=== TASK OBJECTIVE ===
Reproduce every line of the material below verbatim, omitting the pictures from your answer.

=== Collected data ===
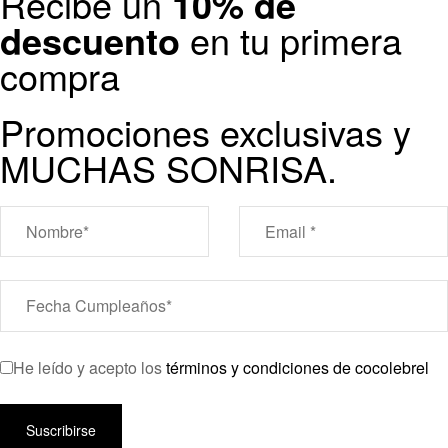
Recibe un
10% de
descuento
en tu primera
compra
Promociones exclusivas y
MUCHAS SONRISA.
He leído y acepto los
términos y condiciones de cocolebrel
Suscribirse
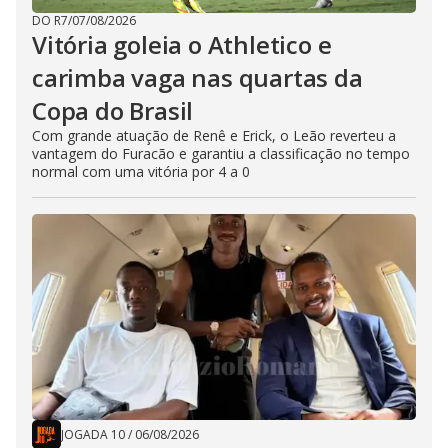
DO R7
/
07/08/2026
Vitória goleia o Athletico e
carimba vaga nas quartas da
Copa do Brasil
Com grande atuação de Renê e Erick, o Leão reverteu a
vantagem do Furacão e garantiu a classificação no tempo
normal com uma vitória por 4 a 0
JOGADA 10
/
06/08/2026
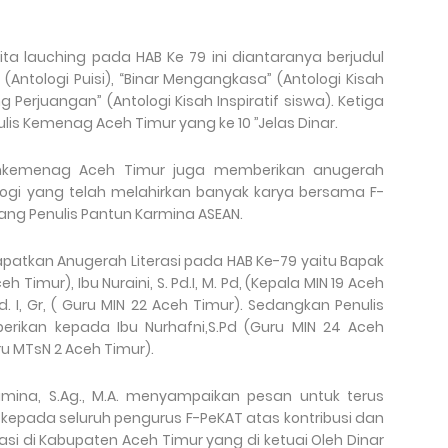
ta lauching pada HAB Ke 79 ini diantaranya berjudul
Antologi Puisi), “Binar Mengangkasa” (Antologi Kisah
g Perjuangan” (Antologi Kisah Inspiratif siswa). Ketiga
lis Kemenag Aceh Timur yang ke 10 ’’Jelas Dinar.
kankemenag Aceh Timur juga memberikan anugerah
tologi yang telah melahirkan banyak karya bersama F-
orang Penulis Pantun Karmina ASEAN.
patkan Anugerah Literasi pada HAB Ke-79 yaitu Bapak
h Timur), Ibu Nuraini, S. Pd.I, M. Pd, (Kepala MIN 19 Aceh
. I, Gr, ( Guru MIN 22 Aceh Timur). Sedangkan Penulis
erikan kepada Ibu Nurhafni,S.Pd (Guru MIN 24 Aceh
uru MTsN 2 Aceh Timur).
mina, S.Ag., M.A. menyampaikan pesan untuk terus
kepada seluruh pengurus F-PeKAT atas kontribusi dan
si di Kabupaten Aceh Timur yang di ketuai Oleh Dinar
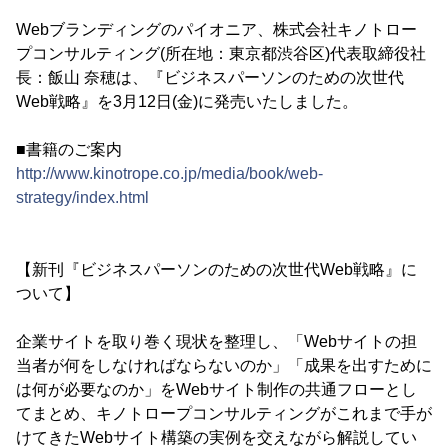
Webブランディングのパイオニア、株式会社キノトロー
プコンサルティング(所在地：東京都渋谷区)代表取締役社
長：飯山 奈穂は、『ビジネスパーソンのための次世代
Web戦略』を3月12日(金)に発売いたしました。
■書籍のご案内
http://www.kinotrope.co.jp/media/book/web-
strategy/index.html
【新刊『ビジネスパーソンのための次世代Web戦略』に
ついて】
企業サイトを取り巻く現状を整理し、「Webサイトの担
当者が何をしなければならないのか」「成果を出すために
は何が必要なのか」をWebサイト制作の共通フローとし
てまとめ、キノトロープコンサルティングがこれまで手が
けてきたWebサイト構築の実例を交えながら解説してい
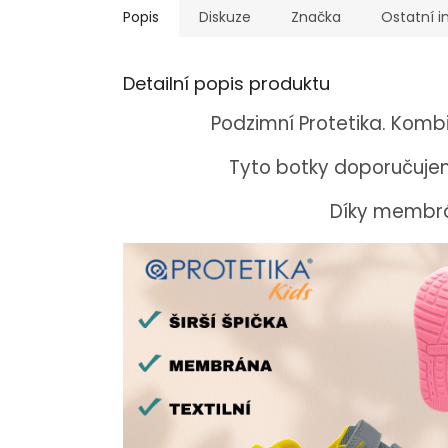
Popis
Diskuze
Značka
Ostatní 
Detailní popis produktu
Podzimní Protetika. Kombi
Tyto botky doporučujem
Díky membrá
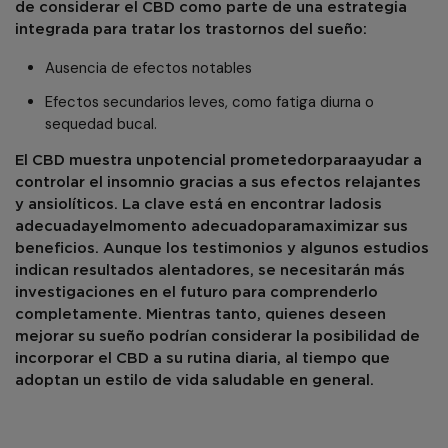
de considerar el CBD como parte de una estrategia
integrada para tratar los trastornos del sueño:
Ausencia de efectos notables
Efectos secundarios leves, como fatiga diurna o
sequedad bucal.
El CBD muestra un
potencial prometedor
para
ayudar a
controlar el insomnio gracias a sus efectos relajantes
y ansiolíticos. La clave está en encontrar la
dosis
adecuada
y
el
momento adecuado
para
maximizar sus
beneficios. Aunque los testimonios y algunos estudios
indican resultados alentadores, se necesitarán más
investigaciones en el futuro para comprenderlo
completamente. Mientras tanto, quienes deseen
mejorar su sueño podrían considerar la posibilidad de
incorporar el CBD a su rutina diaria, al tiempo que
adoptan un estilo de vida saludable en general.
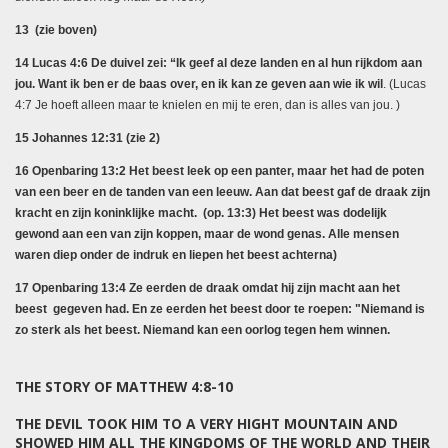
13 (zie boven)
14 Lucas 4:6 De duivel zei: “Ik geef al deze landen en al hun rijkdom aan
jou. Want ik ben er de baas over, en ik kan ze geven aan wie ik wil
. (Lucas
4:7 Je hoeft alleen maar te knielen en mij te eren, dan is alles van jou. )
15 Johannes 12:31 (zie 2)
16 Openbaring 13:2 Het beest leek op een panter, maar het had de poten
van een beer en de tanden van een leeuw. Aan dat beest gaf de draak zijn
kracht en zijn koninklijke macht. (op. 13:3) Het beest was dodelijk
gewond aan een van zijn koppen, maar de wond genas. Alle mensen
waren diep onder de indruk en liepen het beest achterna)
17 Openbaring 13:4 Ze eerden de draak omdat hij zijn macht aan het
beest gegeven had. En ze eerden het beest door te roepen: "Niemand is
zo sterk als het beest. Niemand kan een oorlog tegen hem winnen.
THE STORY OF MATTHEW 4:8-10
THE DEVIL TOOK HIM TO A VERY HIGHT MOUNTAIN AND
SHOWED HIM ALL THE KINGDOMS OF THE WORLD AND THEIR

=== ANSWER BELOW ===
Recibe un
10% de
descuento
en tu primera
compra
Promociones exclusivas y
MUCHAS SONRISA.
He leído y acepto los
términos y condiciones de cocolebrel
Suscribirse
DO R7
/
07/08/2026
Vitória goleia o Athletico e
carimba vaga nas quartas da
Copa do Brasil
Com grande atuação de Renê e Erick, o Leão reverteu a
vantagem do Furacão e garantiu a classificação no tempo
normal com uma vitória por 4 a 0
JOGADA 10
/
06/08/2026
ta lauching pada HAB Ke 79 ini diantaranya berjudul
Antologi Puisi), “Binar Mengangkasa” (Antologi Kisah
g Perjuangan” (Antologi Kisah Inspiratif siswa). Ketiga
lis Kemenag Aceh Timur yang ke 10 ’’Jelas Dinar.
kankemenag Aceh Timur juga memberikan anugerah
tologi yang telah melahirkan banyak karya bersama F-
orang Penulis Pantun Karmina ASEAN.
patkan Anugerah Literasi pada HAB Ke-79 yaitu Bapak
h Timur), Ibu Nuraini, S. Pd.I, M. Pd, (Kepala MIN 19 Aceh
. I, Gr, ( Guru MIN 22 Aceh Timur). Sedangkan Penulis
erikan kepada Ibu Nurhafni,S.Pd (Guru MIN 24 Aceh
uru MTsN 2 Aceh Timur).
mina, S.Ag., M.A. menyampaikan pesan untuk terus
kepada seluruh pengurus F-PeKAT atas kontribusi dan
si di Kabupaten Aceh Timur yang di ketuai Oleh Dinar
Webブランディングのパイオニア、株式会社キノトロー
プコンサルティング(所在地：東京都渋谷区)代表取締役社
長：飯山 奈穂は、『ビジネスパーソンのための次世代
Web戦略』を3月12日(金)に発売いたしました。
■書籍のご案内
http://www.kinotrope.co.jp/media/book/web-
strategy/index.html
【新刊『ビジネスパーソンのための次世代Web戦略』に
ついて】
企業サイトを取り巻く現状を整理し、「Webサイトの担
当者が何をしなければならないのか」「成果を出すために
は何が必要なのか」をWebサイト制作の共通フローとし
てまとめ、キノトロープコンサルティングがこれまで手が
けてきたWebサイト構築の実例を交えながら解説してい
Popis
Diskuze
Značka
Ostatní 
Detailní popis produktu
Podzimní Protetika. Kombi
Tyto botky doporučujem
Díky membrá
de considerar el CBD como parte de una estrategia
integrada para tratar los trastornos del sueño:
Ausencia de efectos notables
Efectos secundarios leves, como fatiga diurna o
sequedad bucal.
El CBD muestra un
potencial prometedor
para
ayudar a
controlar el insomnio gracias a sus efectos relajantes
y ansiolíticos. La clave está en encontrar la
dosis
adecuada
y
el
momento adecuado
para
maximizar sus
beneficios. Aunque los testimonios y algunos estudios
indican resultados alentadores, se necesitarán más
investigaciones en el futuro para comprenderlo
completamente. Mientras tanto, quienes deseen
mejorar su sueño podrían considerar la posibilidad de
incorporar el CBD a su rutina diaria, al tiempo que
adoptan un estilo de vida saludable en general.
13 (zie boven)
14 Lucas 4:6 De duivel zei: “Ik geef al deze landen en al hun rijkdom aan
jou. Want ik ben er de baas over, en ik kan ze geven aan wie ik wil
. (Lucas
4:7 Je hoeft alleen maar te knielen en mij te eren, dan is alles van jou. )
15 Johannes 12:31 (zie 2)
16 Openbaring 13:2 Het beest leek op een panter, maar het had de poten
van een beer en de tanden van een leeuw. Aan dat beest gaf de draak zijn
kracht en zijn koninklijke macht. (op. 13:3) Het beest was dodelijk
gewond aan een van zijn koppen, maar de wond genas. Alle mensen
waren diep onder de indruk en liepen het beest achterna)
17 Openbaring 13:4 Ze eerden de draak omdat hij zijn macht aan het
beest gegeven had. En ze eerden het beest door te roepen: "Niemand is
zo sterk als het beest. Niemand kan een oorlog tegen hem winnen.
THE STORY OF MATTHEW 4:8-10
THE DEVIL TOOK HIM TO A VERY HIGHT MOUNTAIN AND
SHOWED HIM ALL THE KINGDOMS OF THE WORLD AND THEIR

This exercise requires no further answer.